Purpose: To determine the biological modulatory dose of SU5416, we employed a novel trial design, where "dose de-escalation" was based on demonstrable biological changes observed at the maximum tolerated dose. If such an effect was shown, dose de-escalation to a predefined dose level would occur to determine if the lower dose exhibited the same amount of pharmacodynamic effect as the higher dose.
Experimental design: Ten patients with advanced solid tumors were enrolled at each dose level. One of the following pharmacodynamic effects was considered significant: (a) a 35% decrease in microvessel density in sequential tumor biopsies and (b) a 35% decrease in blood flow within tumor as assessed by dynamic contrast-enhanced magnetic resonance imaging. In addition, soluble E-selectin, soluble intercellular adhesion molecule, soluble vascular cell adhesion molecule, and plasma vascular endothelial growth factor were measured sequentially.

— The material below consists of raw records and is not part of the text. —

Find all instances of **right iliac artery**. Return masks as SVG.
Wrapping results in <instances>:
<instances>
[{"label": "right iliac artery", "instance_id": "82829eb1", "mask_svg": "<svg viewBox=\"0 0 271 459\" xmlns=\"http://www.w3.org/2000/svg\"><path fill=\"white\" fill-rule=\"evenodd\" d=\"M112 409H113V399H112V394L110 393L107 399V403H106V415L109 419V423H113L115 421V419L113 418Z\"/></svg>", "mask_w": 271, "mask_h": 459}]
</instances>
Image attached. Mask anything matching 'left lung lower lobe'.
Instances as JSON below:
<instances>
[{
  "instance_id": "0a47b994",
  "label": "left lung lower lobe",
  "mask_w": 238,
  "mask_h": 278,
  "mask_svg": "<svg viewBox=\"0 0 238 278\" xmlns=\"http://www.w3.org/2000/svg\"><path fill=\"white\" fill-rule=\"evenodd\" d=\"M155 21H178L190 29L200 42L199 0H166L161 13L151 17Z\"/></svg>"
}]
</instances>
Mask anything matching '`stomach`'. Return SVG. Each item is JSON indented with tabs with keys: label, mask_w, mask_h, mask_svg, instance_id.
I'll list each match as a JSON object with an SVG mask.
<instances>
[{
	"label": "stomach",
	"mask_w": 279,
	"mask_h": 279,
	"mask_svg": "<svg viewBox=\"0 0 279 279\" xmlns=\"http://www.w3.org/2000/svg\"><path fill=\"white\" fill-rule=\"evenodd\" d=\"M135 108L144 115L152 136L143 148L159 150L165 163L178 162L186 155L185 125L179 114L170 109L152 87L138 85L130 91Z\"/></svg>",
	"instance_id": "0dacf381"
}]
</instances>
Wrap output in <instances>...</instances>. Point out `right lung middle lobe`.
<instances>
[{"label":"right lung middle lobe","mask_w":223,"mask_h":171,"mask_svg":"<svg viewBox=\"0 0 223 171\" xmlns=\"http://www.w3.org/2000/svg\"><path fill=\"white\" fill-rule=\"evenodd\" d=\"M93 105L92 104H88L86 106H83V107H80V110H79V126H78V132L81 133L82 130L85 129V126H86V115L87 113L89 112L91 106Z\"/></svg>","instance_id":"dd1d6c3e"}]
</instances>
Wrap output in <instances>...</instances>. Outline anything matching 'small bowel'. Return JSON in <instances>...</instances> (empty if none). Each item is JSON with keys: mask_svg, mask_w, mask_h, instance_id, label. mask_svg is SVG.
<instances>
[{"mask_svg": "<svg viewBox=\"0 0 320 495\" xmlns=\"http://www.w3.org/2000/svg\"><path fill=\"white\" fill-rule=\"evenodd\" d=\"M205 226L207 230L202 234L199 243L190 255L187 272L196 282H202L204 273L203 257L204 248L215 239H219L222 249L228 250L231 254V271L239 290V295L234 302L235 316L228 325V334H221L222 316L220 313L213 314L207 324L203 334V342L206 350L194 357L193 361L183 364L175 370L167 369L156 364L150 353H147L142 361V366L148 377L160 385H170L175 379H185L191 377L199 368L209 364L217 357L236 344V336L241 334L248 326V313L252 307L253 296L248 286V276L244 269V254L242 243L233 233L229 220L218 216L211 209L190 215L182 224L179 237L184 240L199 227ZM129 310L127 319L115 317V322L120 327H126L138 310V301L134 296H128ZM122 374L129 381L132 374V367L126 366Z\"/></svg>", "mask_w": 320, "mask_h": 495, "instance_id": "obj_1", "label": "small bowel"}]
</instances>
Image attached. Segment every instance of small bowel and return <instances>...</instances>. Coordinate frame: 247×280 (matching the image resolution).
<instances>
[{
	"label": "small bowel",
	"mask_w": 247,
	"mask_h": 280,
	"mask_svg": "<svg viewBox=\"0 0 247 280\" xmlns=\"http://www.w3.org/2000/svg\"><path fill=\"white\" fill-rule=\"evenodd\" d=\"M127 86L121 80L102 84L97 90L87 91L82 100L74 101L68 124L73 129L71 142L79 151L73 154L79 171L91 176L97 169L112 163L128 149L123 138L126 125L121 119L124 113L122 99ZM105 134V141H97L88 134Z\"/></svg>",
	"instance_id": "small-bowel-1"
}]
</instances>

Results: Nineteen patients were enrolled. Sequential tumor biopsies in all evaluable patients showed an increase in microvessel density. Only one patient met the intended pharmacodynamic end point of >35% reduction in blood flow. There was a significant increase in both soluble E-selectin and soluble intercellular adhesion molecule levels pretreatment versus levels at the time of removal of patients from study (P = 0.04 and P = 0.0007, respectively). Levels of serum fibrinogen rose with therapy. There was a trend toward increase in plasma vascular endothelial growth factor levels.
Conclusion: SU5416 does not result in decreased blood flow in tumors or a decrease in microvessel density. This corresponds to the lack of clinical activity seen with this agent. Our clinical trial design termed dose de-escalation is a novel approach to determine the in vivo biological effects of targeted therapies in cancer patients.